Полная версия:
Серебряный город мечты
Чёрная вязь.
Готическая.
И прочитать её ни в темноте полусна, полуяви, ни тогда не получилось, а она рассмеялась, перевела, собирая пальцами простынь, вскрикнула, когда эту окончательно сводящую с ума вязь я поцеловал.
Повторил на её коже…и нельзя.
Вспоминать нельзя.
Надо просыпаться, вставать.
Открывать тому злобному дятлу, который в дверь грохотать продолжает, барабанит так, что чистые стёкла окон возмущенно позвякивают и здесь, на третьем этаже.

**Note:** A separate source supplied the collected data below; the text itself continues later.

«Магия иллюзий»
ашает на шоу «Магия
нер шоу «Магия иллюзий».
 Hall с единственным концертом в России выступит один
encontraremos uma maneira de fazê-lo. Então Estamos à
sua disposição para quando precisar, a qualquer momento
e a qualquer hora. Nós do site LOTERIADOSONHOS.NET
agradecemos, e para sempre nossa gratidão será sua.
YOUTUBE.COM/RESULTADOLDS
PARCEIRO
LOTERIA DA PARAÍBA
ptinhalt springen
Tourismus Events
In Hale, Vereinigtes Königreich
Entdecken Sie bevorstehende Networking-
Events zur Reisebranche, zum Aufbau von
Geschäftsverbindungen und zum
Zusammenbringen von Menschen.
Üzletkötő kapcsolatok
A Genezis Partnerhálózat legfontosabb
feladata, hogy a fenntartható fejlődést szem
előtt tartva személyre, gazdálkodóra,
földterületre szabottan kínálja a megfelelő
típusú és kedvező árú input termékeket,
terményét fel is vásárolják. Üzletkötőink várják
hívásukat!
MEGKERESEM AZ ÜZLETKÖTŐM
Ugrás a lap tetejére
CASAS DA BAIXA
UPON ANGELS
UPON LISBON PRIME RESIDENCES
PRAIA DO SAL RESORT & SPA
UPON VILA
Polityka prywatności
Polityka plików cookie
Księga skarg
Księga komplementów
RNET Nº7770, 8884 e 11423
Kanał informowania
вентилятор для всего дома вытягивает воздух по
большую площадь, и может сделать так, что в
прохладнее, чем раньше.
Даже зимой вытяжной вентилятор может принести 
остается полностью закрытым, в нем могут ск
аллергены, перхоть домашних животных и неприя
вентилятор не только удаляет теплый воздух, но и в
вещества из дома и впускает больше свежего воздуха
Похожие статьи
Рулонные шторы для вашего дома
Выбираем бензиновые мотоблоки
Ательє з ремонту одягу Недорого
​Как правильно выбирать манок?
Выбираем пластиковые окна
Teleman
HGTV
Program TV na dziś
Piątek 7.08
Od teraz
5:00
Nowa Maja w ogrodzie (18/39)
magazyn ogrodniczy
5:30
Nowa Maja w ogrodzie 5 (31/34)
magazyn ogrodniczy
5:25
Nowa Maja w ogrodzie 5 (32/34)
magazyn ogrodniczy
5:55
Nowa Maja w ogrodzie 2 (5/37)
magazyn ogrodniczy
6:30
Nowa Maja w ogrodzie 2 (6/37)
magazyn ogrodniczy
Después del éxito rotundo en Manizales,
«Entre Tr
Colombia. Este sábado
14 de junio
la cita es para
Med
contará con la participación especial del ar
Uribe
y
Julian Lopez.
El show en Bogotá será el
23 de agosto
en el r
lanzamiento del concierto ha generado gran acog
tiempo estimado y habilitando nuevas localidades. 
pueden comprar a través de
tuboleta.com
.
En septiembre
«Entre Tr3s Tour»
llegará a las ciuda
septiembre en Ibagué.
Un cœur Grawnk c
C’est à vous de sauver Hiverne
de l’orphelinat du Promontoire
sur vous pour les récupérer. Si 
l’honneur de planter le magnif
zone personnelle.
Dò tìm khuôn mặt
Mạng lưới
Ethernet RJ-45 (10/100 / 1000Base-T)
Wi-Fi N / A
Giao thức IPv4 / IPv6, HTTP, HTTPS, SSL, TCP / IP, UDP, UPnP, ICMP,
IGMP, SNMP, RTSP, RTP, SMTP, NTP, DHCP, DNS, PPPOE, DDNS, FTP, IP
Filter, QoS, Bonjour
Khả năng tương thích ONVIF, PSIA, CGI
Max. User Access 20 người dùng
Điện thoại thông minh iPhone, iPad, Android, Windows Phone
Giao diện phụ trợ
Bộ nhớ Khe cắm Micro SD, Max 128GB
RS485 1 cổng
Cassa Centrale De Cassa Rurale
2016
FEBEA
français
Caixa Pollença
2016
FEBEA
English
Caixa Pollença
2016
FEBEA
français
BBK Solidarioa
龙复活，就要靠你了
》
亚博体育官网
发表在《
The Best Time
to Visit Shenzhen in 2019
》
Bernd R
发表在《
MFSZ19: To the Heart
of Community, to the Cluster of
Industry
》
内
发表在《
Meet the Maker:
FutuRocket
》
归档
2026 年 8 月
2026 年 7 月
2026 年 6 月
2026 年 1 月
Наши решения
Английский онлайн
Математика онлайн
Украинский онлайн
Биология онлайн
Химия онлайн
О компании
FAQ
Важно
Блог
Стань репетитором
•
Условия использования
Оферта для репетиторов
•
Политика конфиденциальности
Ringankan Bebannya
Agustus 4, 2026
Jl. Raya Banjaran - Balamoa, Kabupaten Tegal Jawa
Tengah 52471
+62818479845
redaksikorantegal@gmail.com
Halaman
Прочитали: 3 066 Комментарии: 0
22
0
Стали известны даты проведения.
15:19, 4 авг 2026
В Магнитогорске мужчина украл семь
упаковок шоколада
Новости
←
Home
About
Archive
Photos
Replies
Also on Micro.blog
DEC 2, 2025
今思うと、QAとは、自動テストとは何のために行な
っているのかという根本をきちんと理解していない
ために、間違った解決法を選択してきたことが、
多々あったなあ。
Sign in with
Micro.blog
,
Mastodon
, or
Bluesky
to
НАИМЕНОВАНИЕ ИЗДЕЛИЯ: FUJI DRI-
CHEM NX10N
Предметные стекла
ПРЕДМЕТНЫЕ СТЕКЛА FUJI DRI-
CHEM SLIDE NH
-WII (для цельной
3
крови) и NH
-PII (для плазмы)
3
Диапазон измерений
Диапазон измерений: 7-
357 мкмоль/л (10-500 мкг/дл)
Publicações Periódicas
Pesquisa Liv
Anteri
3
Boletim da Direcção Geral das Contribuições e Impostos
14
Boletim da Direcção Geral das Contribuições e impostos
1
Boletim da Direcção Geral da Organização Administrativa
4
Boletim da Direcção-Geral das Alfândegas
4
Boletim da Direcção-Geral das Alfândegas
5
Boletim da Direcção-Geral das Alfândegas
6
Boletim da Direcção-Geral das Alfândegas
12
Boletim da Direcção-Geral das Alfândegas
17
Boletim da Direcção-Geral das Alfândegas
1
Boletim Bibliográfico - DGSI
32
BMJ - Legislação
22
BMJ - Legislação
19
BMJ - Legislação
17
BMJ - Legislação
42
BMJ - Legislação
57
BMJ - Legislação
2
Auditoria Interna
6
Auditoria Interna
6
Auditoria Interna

И Айт им не менее возмущенно вторит, тявкает, носится, сотрясая весь дом в целом и лестницу в частности, от входной двери и до кровати.
Тянет, порыкивая, за край одеяла.
Пятится, оттопырив задницу.
– Айт! – грозный, в теории, крик выходит глухим и хриплым карканьем, от которого скребет пересохшее горло и от которого я сам болезненно кривлюсь.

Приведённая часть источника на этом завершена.